While we can’t control the weather (yet), we can increase our odds of navigating slush-filled roadways successfully. Mental Floss spoke with American Automobile Association (AAA) driving education expert William Van Tassel, Ph.D., for some key tips on how to get your winter driving in gear.

1. GATHER SUPPLIES.

Before you even start your car up for a trip through inclement weather, Van Tassel recommends you pack a worst-case scenario trunk full of supplies. “In case of emergency, you want things on board like water, a blanket, a flashlight, gloves, and kitty litter,” he says. (That last one is for traction in case you get stuck in a snowbank.) You should also have road flares, a shovel, an ice scraper, and a fully-charged cell phone to call for assistance if needed.

2. SLOW DOWN.

Posted speed limit signs assume you’re driving on clear and clean roadways. If snow or ice has accumulated, you need to adjust your speed accordingly. “In slick conditions, tires lose a lot of traction,” Van Tassel says. “You should be cutting your speed down by half or more.” Unfortunately, a lot of people learn this the hard way. “After a snowstorm, we’ll see more crashes on day one than days two or three.”

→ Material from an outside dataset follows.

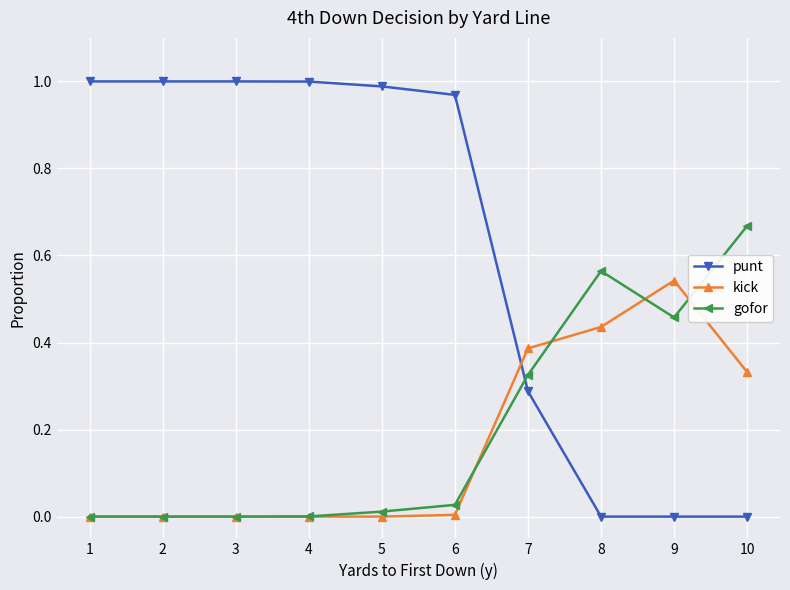

What is the sum of all punt values?

6.2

Van Tassel also cautions to avoid becoming overconfident on snow tires. While they provide better traction in bad weather, it’s not license to speed up.

3. MAINTAIN A SAFE DISTANCE FROM OTHER CARS.

You should be doing this regardless, but bad weather makes it even more crucial. Keep your vehicle at a safe distance from cars behind, in front, and off to the sides, as well as away from pedestrians or cyclists. If you need to brake suddenly, you need time—and space—to avoid a collision. “You really want more space in front,” Van Tassel says. Try to stay between seven and 10 seconds behind the vehicle ahead. That means seeing a landmark and then counting down until you pass the same marker. If you’re only a few seconds behind, you’re too close.

4. DON’T STEER INTO SKIDS.

“That was an old rule of thumb,” Van Tassel says. “The problem is, by the time I remember to steer into a skid, I’m already in a ditch.” If you feel your vehicle sliding, it’s better to steer in the direction you want to go. “You’ll drive where you look, so don’t look at a telephone pole.”

To help maintain control of the car, you want to focus on doing one thing at a time. “If you’re going through a turn, brake, finish braking, then turn. Don’t brake and turn at the same time.”

5. KEEP YOUR HEADLIGHTS ON.

Yep, even in broad daylight. Bad weather limits visibility, and headlights allow both you and your fellow drivers to orient a vehicle. “You’re twice as visible to other drivers that way,” Van Tassel says. “When people can see you, they can avoid you.”

Van Tassel also recommends that drivers avoid relying on fancy car technology to keep them safe. While blind spot monitoring and lane changing sensors are useful, they’re not there so you can zone out. “The tech is there to back you up if you need it. Drive the car, but don’t rely on those things,” he says.